Una mozione di sfiducia contro Poletti e l'attacco ai cristiani di Canberra. Le notizie del giorno, in breve

Tutto quello che è successo mercoledì in Italia e nel mondo senza fronzoli, fuffa e divagazioni

Giuliano Poletti

Giuliano Poletti (foto LaPresse)

DALL'ITALIA

“Raggi era a conoscenza del conflitto di interessi di Marra". E’ quanto si legge in una nota diffusa dall’Autorità nazionale anticorruzione, che ha preso in esame il caso che riguarda la nomina di Renato Marra, fratello dell’ex stretto collaboratore del sindaco di Roma, alla Direzione turismo del comune. “La situazione di palese conflitto di interessi” di Marra, scrive ancora l’Anac, “era conosciuta dalla sindaca, ma una tale dichiarazione (l’aver sostenuto di aver compiuto in autonomia l’istruttoria sul conferimento degli incarichi dirigenziali, ndr) non è sufficiente per rimuovere il conflitto”.
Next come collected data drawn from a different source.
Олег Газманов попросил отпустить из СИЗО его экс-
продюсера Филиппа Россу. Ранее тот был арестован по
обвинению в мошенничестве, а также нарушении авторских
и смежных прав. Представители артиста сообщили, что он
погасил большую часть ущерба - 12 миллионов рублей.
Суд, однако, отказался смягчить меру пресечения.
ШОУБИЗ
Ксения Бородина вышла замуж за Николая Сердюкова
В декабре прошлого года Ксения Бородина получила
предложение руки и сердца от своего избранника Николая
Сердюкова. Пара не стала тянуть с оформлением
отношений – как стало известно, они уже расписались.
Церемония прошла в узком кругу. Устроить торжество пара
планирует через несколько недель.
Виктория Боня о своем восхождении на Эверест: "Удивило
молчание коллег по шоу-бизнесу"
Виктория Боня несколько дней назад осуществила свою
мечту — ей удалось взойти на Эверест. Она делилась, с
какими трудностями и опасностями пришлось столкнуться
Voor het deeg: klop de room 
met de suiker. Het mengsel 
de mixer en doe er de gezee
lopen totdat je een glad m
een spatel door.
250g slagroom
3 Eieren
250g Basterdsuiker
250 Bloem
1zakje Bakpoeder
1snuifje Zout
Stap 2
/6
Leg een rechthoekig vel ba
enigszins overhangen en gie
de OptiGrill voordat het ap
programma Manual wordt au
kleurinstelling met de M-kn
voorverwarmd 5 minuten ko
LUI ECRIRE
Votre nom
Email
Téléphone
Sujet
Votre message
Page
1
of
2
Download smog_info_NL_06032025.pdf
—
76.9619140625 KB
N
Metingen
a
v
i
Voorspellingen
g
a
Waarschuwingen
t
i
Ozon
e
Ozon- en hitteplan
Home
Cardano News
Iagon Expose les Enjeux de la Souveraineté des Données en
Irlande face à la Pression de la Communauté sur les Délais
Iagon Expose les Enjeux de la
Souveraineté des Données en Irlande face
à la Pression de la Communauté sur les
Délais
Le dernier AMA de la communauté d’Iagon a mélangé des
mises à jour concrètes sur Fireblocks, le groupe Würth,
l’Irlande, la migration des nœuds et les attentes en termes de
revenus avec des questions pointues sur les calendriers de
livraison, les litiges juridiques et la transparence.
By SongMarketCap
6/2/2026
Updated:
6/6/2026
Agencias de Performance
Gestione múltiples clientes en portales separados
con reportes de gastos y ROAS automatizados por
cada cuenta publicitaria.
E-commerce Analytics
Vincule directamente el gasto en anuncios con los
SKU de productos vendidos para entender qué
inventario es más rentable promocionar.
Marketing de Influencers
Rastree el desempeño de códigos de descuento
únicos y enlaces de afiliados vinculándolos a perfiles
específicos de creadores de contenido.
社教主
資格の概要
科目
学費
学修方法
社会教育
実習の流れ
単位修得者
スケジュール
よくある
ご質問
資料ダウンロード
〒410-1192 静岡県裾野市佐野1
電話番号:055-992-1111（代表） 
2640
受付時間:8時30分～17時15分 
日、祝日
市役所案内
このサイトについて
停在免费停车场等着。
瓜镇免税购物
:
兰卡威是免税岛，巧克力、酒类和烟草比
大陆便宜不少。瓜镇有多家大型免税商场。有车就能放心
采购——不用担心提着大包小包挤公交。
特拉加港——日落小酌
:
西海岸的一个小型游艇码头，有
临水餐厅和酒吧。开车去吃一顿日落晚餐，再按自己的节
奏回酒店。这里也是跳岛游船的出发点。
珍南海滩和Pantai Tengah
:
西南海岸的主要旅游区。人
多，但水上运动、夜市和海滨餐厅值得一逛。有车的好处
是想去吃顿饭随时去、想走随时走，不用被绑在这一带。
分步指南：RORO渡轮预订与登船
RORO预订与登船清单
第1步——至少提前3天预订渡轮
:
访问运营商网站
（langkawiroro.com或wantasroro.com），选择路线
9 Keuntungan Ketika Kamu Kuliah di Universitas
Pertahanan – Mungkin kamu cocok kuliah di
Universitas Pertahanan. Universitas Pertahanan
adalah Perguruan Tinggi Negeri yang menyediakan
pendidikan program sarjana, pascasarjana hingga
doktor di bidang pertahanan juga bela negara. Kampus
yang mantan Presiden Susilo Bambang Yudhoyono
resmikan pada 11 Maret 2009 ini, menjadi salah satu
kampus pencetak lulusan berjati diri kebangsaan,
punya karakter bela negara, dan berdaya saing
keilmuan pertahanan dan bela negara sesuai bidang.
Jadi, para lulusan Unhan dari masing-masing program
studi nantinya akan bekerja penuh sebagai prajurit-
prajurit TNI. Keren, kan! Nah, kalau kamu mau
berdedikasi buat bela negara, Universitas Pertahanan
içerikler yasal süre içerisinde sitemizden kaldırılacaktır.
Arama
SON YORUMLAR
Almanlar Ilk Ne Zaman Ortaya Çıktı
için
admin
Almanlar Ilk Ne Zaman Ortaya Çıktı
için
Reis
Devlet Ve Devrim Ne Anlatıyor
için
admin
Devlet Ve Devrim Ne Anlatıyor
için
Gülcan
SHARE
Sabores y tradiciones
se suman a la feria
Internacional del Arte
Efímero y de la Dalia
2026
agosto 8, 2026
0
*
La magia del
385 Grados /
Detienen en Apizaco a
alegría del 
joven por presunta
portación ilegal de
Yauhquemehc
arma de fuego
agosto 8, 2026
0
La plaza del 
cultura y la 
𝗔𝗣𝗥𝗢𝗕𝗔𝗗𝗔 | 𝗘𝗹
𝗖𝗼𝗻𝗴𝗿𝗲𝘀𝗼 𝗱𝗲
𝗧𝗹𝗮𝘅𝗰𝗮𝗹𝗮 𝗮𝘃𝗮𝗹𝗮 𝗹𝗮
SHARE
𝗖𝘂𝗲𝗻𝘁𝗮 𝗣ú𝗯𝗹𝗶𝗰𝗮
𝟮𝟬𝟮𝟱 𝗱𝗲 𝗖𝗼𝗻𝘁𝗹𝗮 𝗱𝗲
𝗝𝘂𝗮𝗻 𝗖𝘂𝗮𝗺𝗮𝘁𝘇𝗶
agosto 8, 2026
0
Una mozione di sfiducia contro Poletti è stata depositata al Senato da Sinistra italiana, M5s e Lega nord, dopo la notizia dei contributi pubblici erogati al settimanale diretto dal figlio del ministro del Lavoro. “Non mi dimetto”, ha replicato Poletti.


Un’istruttoria sulla scalata di Vivendi a Mediaset è stata aperta dall’Agcom in seguito a un esposto del gruppo di Silvio Berlusconi per valutare il rischio di posizione dominante del gruppo francese, che già controlla Telecom Italia.


Via libera al piano salva banche da parte di Camera e Senato. Il governo potrà così  contrarre 20 miliardi di debito in più per gli interventi sugli istituti bancari.


“Il mondo è sotto attacco e minacciato”, ha detto il presidente del Consiglio, Paolo Gentiloni. “Il governo non ignora i rischi, è impegnato sulla sicurezza”, ha aggiunto.


Borsa di Milano. FtseMib -0,38 per cento. Differenziale tra Btp e Bund a 155 punti. L’euro chiude in rialzo a 0,25 sul dollaro. Il titolo Mps ha perso il 12 per cento.

DAL MONDO

L’evacuazione di Aleppo sarebbe stata quasi completata. I media siriani, confermati dall’Onu, hanno detto che dopo uno stop di un giorno intero, in cui oltre tremila civili sono stati lasciati ad aspettare al freddo, sono riprese le fasi finali dell’evacuazione dell’enclave di Aleppo tenuta dai ribelli. Martedì la Croce rossa ha stimato che circa 25 mila persone sono state trasferite verso Idlib, ma secondo l’Onu ne rimarrebbero almeno il doppio.

Il Cremlino ha fatto sapere che “tutti i livelli di comunicazione tra America e Russia sono stati sospesi”. Il dipartimento di stato Usa smentisce: “Il dialogo prosegue”.


Attacco ai cristiani di Canberra. Un minivan che trasportava bombole di gas è esploso dopo aver sfondato le pareti degli uffici della Australian Christian Lobby a Canberra, in Australia. Nessun ferito.


L’Ue sullo “stato di diritto” in Polonia. La Commissione ha chiesto a Varsavia di presentare nuovi chiarimenti sulla riforma della Corte costituzionale entro i prossimi due mesi.


Sei esplosioni in un mercato in Messico, a Tultepec, famoso per i prodotti pirotecnici. Il bilancio è di almeno 36 morti, 72 feriti, e decine di dispersi.


Chiuso il reattore nucleare di Monju, in Giappone, dopo una serie di incidenti che ne ha messo a rischio la sicurezza. Lo ha deciso il governo di Tokyo.


Putin contro le lozioni per bagno, che in alcune zone vengono bevute come surrogato dell’alcol, pur essendo tossiche. Il presidente ha chiesto regole più severe per la vendita dopo 62 morti a Irkutsk.